Corentin pointed to https://crbug.com/tint/779 which tracks being able to turn BoundArrayAccessors on and off for different storage types. It would be useful to see the performance on D3D12 with and without the redundant clamps, as well as on Vulkan with robustness only, with clamps only, and with both.

As a proxy for testing the hoisting performance in HLSL directly, I think this would work, regardless of tint:779:

  1. Manually save out the result of transforming the original WGSL using the BoundArrayAccessors transform, then (if not done in tint:779) manually remove the bounds checks that are unnecessary with robustness
  2. with BoundArrayAccessors disabled, compare performance of:

    • That transformed WGSL
    • Same, but manually modify the transformed WGSL to hoist the bounds checks

    (making sure to inspect the output HLSL to make sure it has the intended effect, and other WGSL transforms aren't interfering)

qjia7 commented 2 years ago

I raised this issue on GPU Web meeting 2021-09-13. We hope wgsl compiler can provide a special optimization path for shared workgroup memory (shmem) robust access to avoid inserting any additional clamping when the shmem index is not possible to exceed the array size. For example, use the local invocation id as the index and the work group size is equal to or smaller than shmem size. Our feedbacks are 1) suggest to discuss it in wgsl meeting; 2) could be a Tint / Naga enhancement.

cc @ben-clayton

ben-clayton commented 2 years ago

I raised this issue on GPU Web meeting 2021-09-13. We hope wgsl compiler can provide a special optimization path for shared workgroup memory (shmem) robust access to avoid inserting any additional clamping when the shmem index is not possible to exceed the array size.
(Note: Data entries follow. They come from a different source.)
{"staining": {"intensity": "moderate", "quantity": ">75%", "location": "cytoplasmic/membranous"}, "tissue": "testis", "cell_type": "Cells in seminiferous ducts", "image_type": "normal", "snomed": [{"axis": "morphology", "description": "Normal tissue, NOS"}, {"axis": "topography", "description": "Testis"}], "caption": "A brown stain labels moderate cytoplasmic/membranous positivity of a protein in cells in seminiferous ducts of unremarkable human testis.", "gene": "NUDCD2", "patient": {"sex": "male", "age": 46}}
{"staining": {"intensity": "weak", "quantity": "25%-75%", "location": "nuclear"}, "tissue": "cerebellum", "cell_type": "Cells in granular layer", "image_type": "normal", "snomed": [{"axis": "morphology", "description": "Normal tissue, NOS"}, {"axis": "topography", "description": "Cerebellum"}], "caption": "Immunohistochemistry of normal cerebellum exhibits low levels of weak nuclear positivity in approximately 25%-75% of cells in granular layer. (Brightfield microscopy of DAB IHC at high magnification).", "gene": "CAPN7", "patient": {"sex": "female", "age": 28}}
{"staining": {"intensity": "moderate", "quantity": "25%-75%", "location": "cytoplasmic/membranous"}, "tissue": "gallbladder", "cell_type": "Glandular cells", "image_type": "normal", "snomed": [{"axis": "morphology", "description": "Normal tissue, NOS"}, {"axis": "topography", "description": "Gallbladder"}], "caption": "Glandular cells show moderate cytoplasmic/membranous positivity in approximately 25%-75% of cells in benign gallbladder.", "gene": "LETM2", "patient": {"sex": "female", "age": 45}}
For example, use the local invocation id as the index and the work group size is equal to or smaller than shmem size. Our feedbacks are 1) suggest to discuss it in wgsl meeting; 2) could be a Tint / Naga enhancement.

cc @ben-clayton

This is on our TODO list, but given the size of the task, complexity and risk-to-security this is something that needs to be carefully planned before implementing. There are also a number of higher priority tasks for the Tint team right now, so I'm afraid it is unlikely that this is something that will be addressed in immediate future.

The request for simple switches for controlling robustness is far easier to implement, but still needs a thorougher investigation to ensure that the hardware really does prevent OOB accesses when enabling these switches. The Tint team can prioritize this feature, but it will also require Dawn work to correctly and safely use.

kvark commented 2 years ago

Please please don't call it "shmem". This term is well established for process-shared memory on CPU. Just call it "workgroup memory". I filed https://github.com/gfx-rs/wgpu/issues/4360 in Naga to track this.

kdashg commented 2 years ago
WGSL meeting minutes 2022-02-08 * ?: May want to come back after implementation experience * ?: To start, rely on implementations to try to fix this (bounds check elision etc) * MM: What could we even do from a spec standpoint? * JB: Can add things like iterators/foreach that don’t need bounds checks (like Rust) * MM: Do we need this for v1? Probably not?